Return the tail of the records exactly, starting from the line containing "una mujer astronauta." and ending with the final line.

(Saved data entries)
+===+
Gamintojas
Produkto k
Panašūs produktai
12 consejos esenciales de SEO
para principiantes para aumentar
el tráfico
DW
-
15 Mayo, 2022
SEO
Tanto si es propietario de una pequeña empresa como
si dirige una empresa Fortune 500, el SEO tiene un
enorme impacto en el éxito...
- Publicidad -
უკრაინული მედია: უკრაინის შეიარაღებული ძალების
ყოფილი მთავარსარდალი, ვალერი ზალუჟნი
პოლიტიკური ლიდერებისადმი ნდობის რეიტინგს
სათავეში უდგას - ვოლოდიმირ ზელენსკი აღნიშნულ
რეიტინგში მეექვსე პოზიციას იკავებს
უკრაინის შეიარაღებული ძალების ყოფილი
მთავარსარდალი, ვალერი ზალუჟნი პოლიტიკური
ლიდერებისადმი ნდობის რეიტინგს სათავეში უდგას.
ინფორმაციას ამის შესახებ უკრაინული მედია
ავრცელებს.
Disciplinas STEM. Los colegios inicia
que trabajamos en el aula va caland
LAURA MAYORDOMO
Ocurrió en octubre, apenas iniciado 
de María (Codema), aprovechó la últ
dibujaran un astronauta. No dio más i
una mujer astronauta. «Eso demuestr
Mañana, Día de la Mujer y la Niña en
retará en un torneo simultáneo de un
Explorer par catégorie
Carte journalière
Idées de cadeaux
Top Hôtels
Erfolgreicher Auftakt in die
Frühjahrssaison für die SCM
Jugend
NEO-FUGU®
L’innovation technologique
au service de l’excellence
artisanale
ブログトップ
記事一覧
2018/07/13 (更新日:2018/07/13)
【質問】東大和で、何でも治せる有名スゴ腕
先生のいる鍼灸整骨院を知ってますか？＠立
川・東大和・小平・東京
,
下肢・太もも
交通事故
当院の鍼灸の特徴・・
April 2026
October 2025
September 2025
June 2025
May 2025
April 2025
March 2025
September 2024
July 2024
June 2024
+===+
TASK OUTPUT:
una mujer astronauta. «Eso demuestr
Mañana, Día de la Mujer y la Niña en
retará en un torneo simultáneo de un
Explorer par catégorie
Carte journalière
Idées de cadeaux
Top Hôtels
Erfolgreicher Auftakt in die
Frühjahrssaison für die SCM
Jugend
NEO-FUGU®
L’innovation technologique
au service de l’excellence
artisanale
ブログトップ
記事一覧
2018/07/13 (更新日:2018/07/13)
【質問】東大和で、何でも治せる有名スゴ腕
先生のいる鍼灸整骨院を知ってますか？＠立
川・東大和・小平・東京
,
下肢・太もも
交通事故
当院の鍼灸の特徴・・
April 2026
October 2025
September 2025
June 2025
May 2025
April 2025
March 2025
September 2024
July 2024
June 2024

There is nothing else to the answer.